The Seventh Doll is based in Baku and is about seven orphans who are placed under the patronage of a professor named Klaus Douer, a scientist to the core who is trying to solve the mystery of human character. But this isn’t any usual orphanage: Klaus, deeply affected by his own failed relationship with his father, decides to conduct an experiment. He chooses seven children from different families, teaches them to control their own feelings and the effects of the outside world, and most importantly how family or any other human connection involving love or attachment are overrated. As the children grow older, the professor notes how close (or far) these apples have fallen from their original trees, especially when they are introduced to the outside world, where each of them, regardless of what they have been taught, attempts to look for their families in one form or other.

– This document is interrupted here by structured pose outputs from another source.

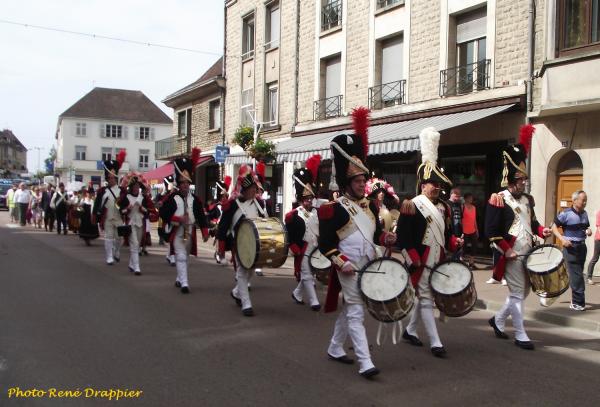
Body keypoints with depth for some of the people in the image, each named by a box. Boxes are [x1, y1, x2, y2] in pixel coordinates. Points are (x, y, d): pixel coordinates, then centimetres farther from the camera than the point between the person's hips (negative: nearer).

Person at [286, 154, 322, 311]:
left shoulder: (317, 213, 8)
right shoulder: (293, 215, -11)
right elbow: (290, 235, -13)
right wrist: (296, 250, -17)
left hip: (316, 249, 7)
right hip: (303, 250, -6)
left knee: (307, 275, 16)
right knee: (307, 275, -2)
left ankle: (297, 294, 35)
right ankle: (314, 301, 1)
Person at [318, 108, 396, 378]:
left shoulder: (371, 206, 10)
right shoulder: (334, 210, -12)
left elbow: (375, 233, 19)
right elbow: (325, 243, -12)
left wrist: (386, 239, -3)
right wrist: (341, 262, -21)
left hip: (369, 267, 8)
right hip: (349, 269, -7)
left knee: (348, 309, 18)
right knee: (356, 312, -9)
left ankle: (334, 349, 35)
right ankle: (365, 364, -9)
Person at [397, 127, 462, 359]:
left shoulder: (444, 208, 12)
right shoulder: (412, 207, -12)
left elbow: (449, 232, 19)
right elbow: (402, 237, -15)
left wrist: (455, 242, -2)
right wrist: (414, 261, -18)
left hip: (438, 262, 8)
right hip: (421, 264, -8)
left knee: (423, 297, 16)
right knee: (426, 299, -3)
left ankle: (409, 331, 33)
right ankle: (435, 343, 0)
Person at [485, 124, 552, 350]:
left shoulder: (527, 199, 13)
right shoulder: (498, 200, -11)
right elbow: (491, 231, -14)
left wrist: (541, 230, 3)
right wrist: (506, 251, -18)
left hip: (528, 254, 8)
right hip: (511, 256, -8)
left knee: (523, 291, 15)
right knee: (517, 293, -3)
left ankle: (497, 320, 32)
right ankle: (520, 336, 7)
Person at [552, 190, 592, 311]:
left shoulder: (584, 213, 9)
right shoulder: (566, 214, -12)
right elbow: (554, 227, -7)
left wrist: (588, 230, 0)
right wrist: (562, 239, -19)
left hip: (582, 246, 7)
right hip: (570, 247, -7)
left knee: (577, 274, 14)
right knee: (576, 275, -8)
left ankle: (576, 301, 23)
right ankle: (579, 302, -2)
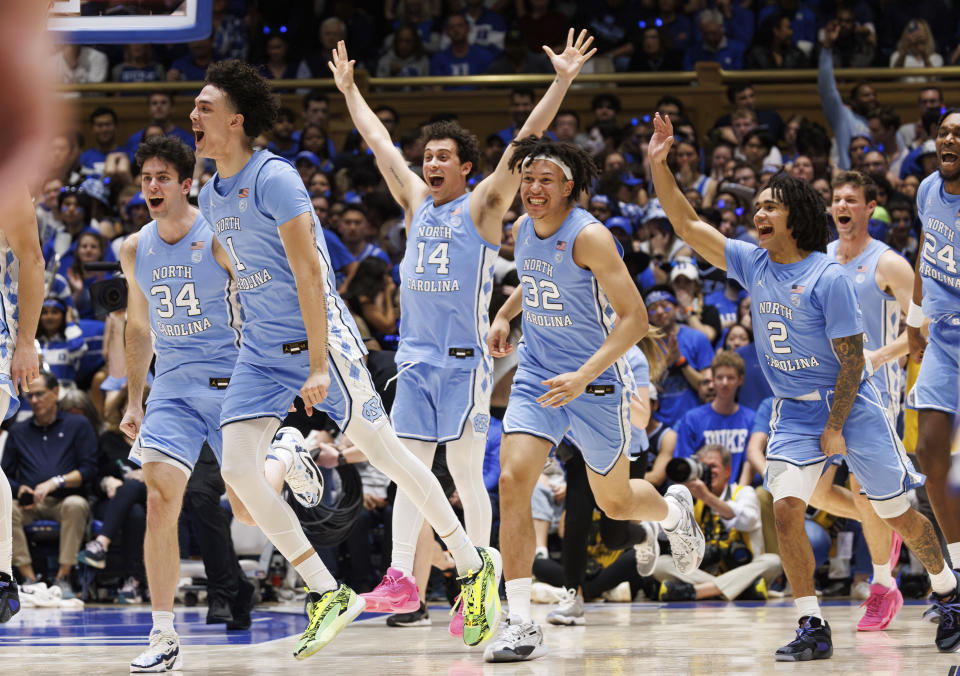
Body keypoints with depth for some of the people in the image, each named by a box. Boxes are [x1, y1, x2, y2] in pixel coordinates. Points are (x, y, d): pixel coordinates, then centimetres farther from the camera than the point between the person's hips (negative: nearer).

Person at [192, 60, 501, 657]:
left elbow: (308, 273, -19)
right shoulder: (211, 197, 10)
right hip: (262, 350, 8)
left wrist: (318, 365, -23)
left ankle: (476, 568, 12)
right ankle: (330, 596, 1)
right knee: (238, 471, -6)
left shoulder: (274, 178, -16)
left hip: (319, 337, -8)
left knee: (387, 454, -3)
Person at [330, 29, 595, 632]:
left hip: (464, 359, -6)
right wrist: (349, 89, 30)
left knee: (466, 474, -5)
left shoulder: (481, 206, -1)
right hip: (416, 356, 6)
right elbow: (379, 142, 24)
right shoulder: (417, 202, 14)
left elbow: (526, 140, -9)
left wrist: (562, 83, -16)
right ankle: (401, 578, -3)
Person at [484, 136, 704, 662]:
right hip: (537, 375, 5)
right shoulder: (523, 230, 1)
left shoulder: (589, 237, -21)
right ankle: (521, 623, -16)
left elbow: (634, 317, -24)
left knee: (616, 503, 12)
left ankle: (674, 510, 51)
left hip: (597, 382, -5)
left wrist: (583, 377, -32)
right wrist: (504, 314, 10)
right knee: (512, 480, -18)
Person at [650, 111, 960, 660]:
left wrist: (834, 429, -15)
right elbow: (688, 226, -1)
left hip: (850, 405, -5)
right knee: (786, 511, -13)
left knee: (899, 514, 4)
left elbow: (852, 358, -15)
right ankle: (813, 628, -8)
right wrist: (659, 165, -12)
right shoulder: (753, 264, 0)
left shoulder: (829, 278, -18)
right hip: (794, 411, 5)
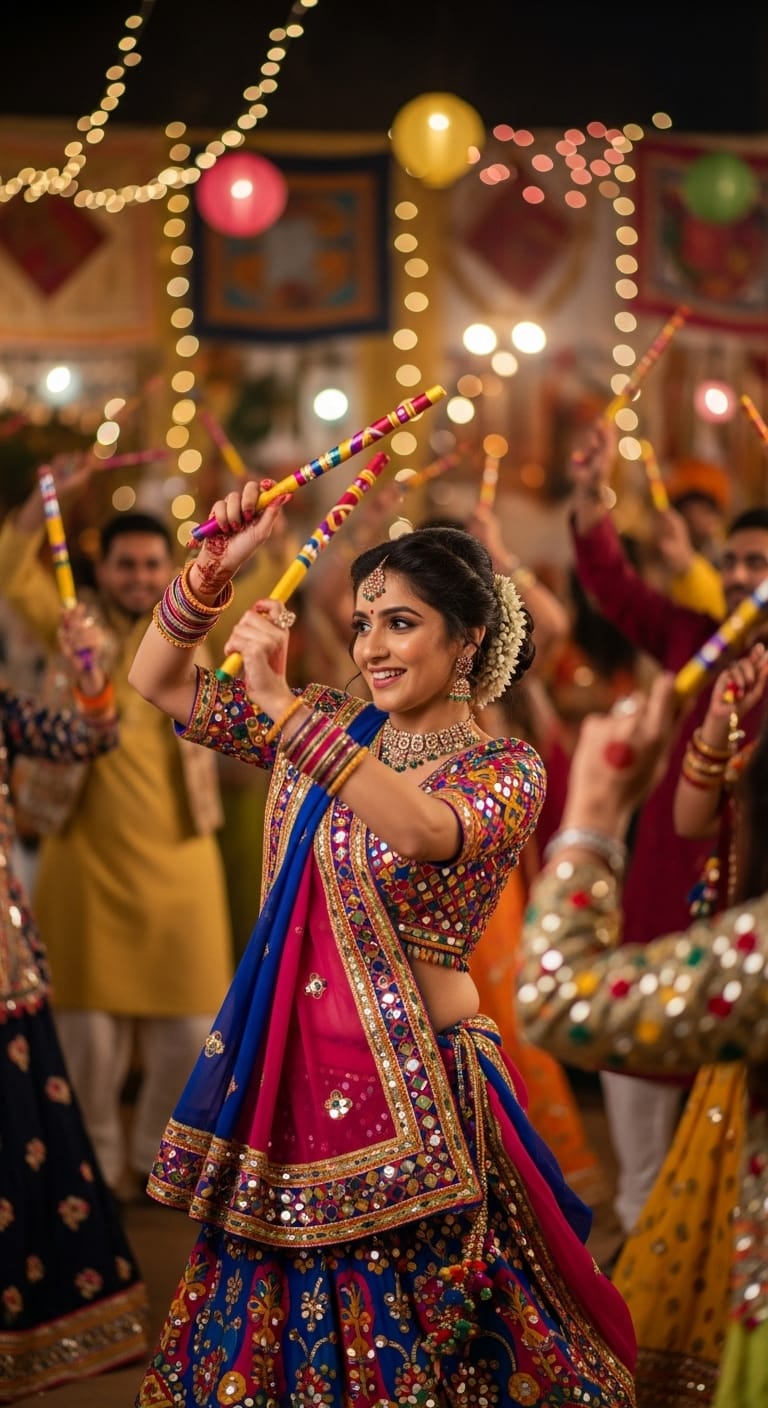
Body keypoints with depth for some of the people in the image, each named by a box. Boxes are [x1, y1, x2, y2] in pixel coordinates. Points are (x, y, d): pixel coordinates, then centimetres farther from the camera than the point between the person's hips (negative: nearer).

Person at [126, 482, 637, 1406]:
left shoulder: (506, 772, -7)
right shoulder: (330, 729, 8)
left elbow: (424, 830, -30)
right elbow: (157, 682, 9)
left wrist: (285, 706, -32)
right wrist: (211, 572, -7)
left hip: (412, 1083, -5)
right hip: (285, 1069, 5)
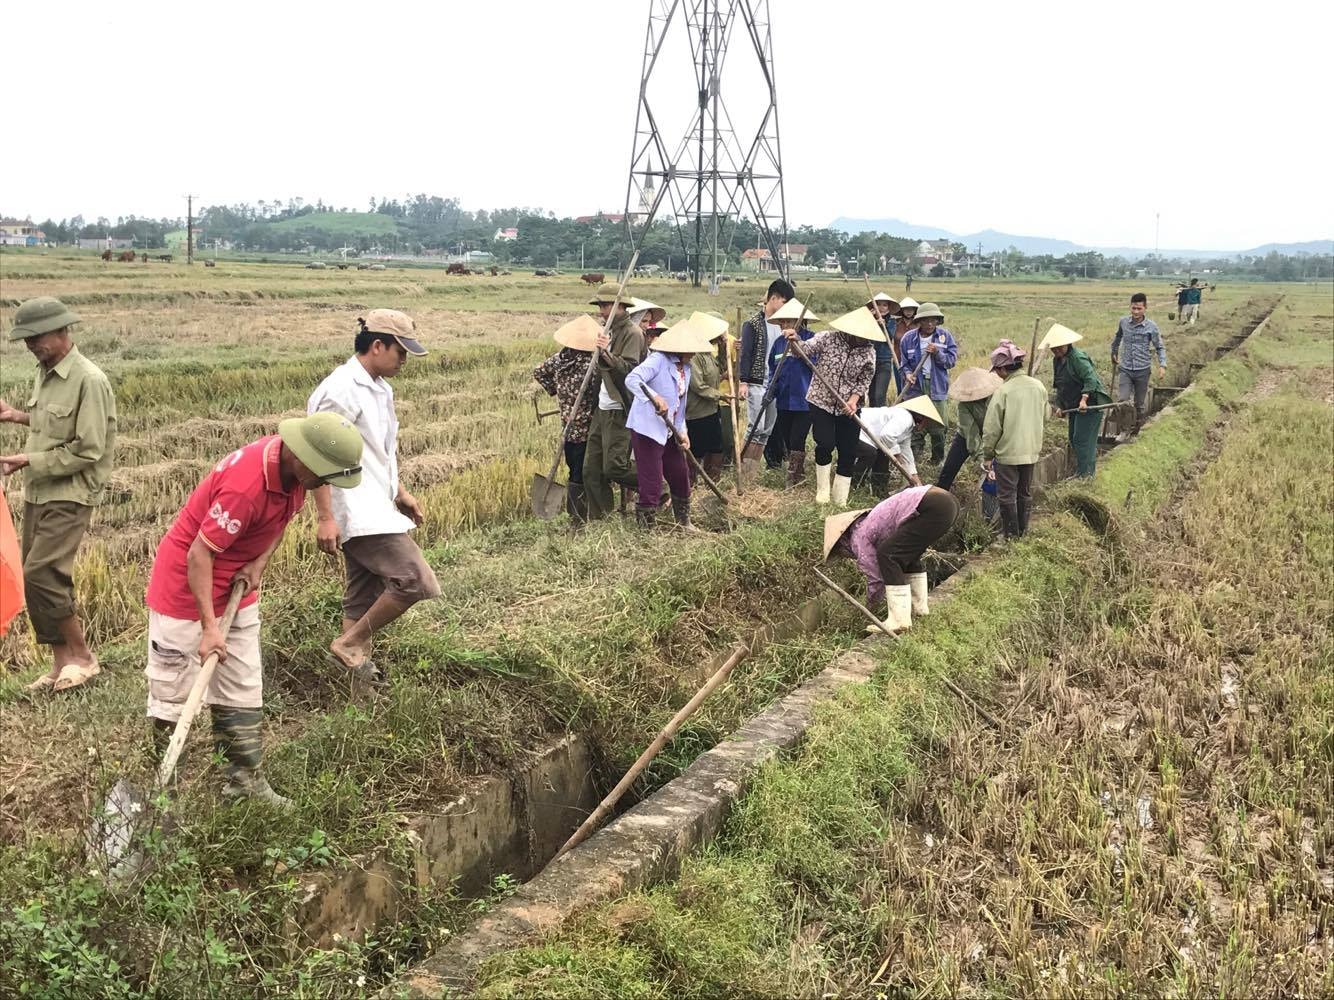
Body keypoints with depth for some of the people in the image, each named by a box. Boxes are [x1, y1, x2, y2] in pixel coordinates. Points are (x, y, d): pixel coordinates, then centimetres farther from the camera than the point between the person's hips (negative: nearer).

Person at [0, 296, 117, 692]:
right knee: (41, 578, 9)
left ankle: (82, 656, 1)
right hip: (37, 493, 9)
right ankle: (62, 662, 19)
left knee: (42, 575, -14)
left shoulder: (88, 381, -16)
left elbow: (86, 451, -19)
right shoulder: (44, 373, 11)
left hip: (69, 496, -9)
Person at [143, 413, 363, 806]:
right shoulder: (245, 485, -34)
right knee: (173, 688, 2)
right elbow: (199, 554, -29)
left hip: (238, 585, 8)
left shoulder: (295, 472, -10)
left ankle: (245, 780, 16)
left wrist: (259, 563, -9)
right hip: (186, 582, -8)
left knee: (243, 689, 9)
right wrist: (209, 627, -28)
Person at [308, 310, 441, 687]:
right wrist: (325, 517, -22)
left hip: (376, 509, 10)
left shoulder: (380, 388, 16)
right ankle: (349, 646, -2)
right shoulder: (341, 390, -16)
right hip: (357, 512, -10)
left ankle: (352, 658, 22)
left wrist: (400, 491, 27)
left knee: (364, 597, 14)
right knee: (415, 581, -14)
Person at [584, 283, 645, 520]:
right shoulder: (611, 331, 18)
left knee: (614, 467, -12)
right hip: (602, 410, 9)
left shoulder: (633, 333, -11)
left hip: (620, 412, -9)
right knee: (591, 470, 7)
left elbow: (629, 370, -23)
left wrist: (606, 354, -33)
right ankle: (597, 519, 15)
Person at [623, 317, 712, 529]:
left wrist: (682, 431, 8)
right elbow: (632, 380, -29)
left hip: (668, 432, 9)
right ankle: (646, 528, 8)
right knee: (651, 486, -5)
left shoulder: (686, 367, 12)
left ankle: (684, 523, 35)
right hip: (647, 429, -9)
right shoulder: (658, 360, -15)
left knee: (681, 477, 18)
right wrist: (655, 398, -41)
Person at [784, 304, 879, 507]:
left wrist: (854, 399, -15)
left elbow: (864, 380, 2)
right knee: (825, 445, -15)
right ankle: (823, 490, 10)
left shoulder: (868, 352, -4)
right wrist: (796, 340, -29)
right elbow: (805, 350, -8)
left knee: (848, 453, 2)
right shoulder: (828, 338, -11)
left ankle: (840, 501, 17)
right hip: (821, 402, -2)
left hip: (848, 408, 3)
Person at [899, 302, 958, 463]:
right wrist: (907, 373, -12)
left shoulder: (945, 336, 0)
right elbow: (903, 362, 8)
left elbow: (952, 360, -2)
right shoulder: (909, 338, 0)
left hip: (938, 388, 0)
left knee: (938, 428, 5)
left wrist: (937, 353, -18)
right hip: (915, 387, 0)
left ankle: (938, 459, 23)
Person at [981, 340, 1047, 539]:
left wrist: (988, 453, -1)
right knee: (1025, 493, 17)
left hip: (1007, 452, -5)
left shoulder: (1003, 392, -19)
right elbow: (1044, 415, 11)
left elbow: (991, 429, -14)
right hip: (1032, 450, 6)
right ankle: (1022, 532, 26)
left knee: (1007, 495, 7)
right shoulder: (1039, 387, -3)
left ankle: (1011, 535, 12)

The theme of mysticism is present in almost all of her work – this is something that attracted me from when I was a child. And with many of her stories being set in Baku, Narmina agrees that the culture of this city also influences her writing a lot:
I humanise the city, it’s not just buildings. It has a soul. In all my books I have a part about the city, usually the heart of it – Icherisheher. I often describe the narrow streets, Shirvanshahs’ Palace. Maybe it’s because my relatives were from there, I don’t know.
The power of a wish
A couple of weeks ago, she started her new novel. Usually, she says, after you publish something, for a period of time, you’re empty. It takes some time to write again. But this time it started unusually easily and despite almost never knowing how her novel is going to end, on this occasion she already has a title, which in the case of The Seventh Doll had taken some thinking.
Something Narmina says at the end of our conversation lingers with me as I walk back to the office: Nothing is impossible. Everything in life is tied to the power of a wish. If you wanted something and didn’t achieve it, you have to be honest with yourself and admit that you didn’t want it badly enough. Otherwise it would’ve been done, because the power of a wish is immense.
She certainly has acquired some of those traits she admires so much in Abdullayev. Talking to her, I was feeling equally inspired and motivated as she was after each meeting with him.
It’s incredible sometimes the people we get to meet in life. And how you meet them is another story in itself. Smiling at my signed copy of The Seventh Doll, I can’t help but be proud of yet another incredible acquaintance that Visions of Azerbaijan has presented to me. On behalf of our team, I wish Narmina even more creative inspiration and every success in the future.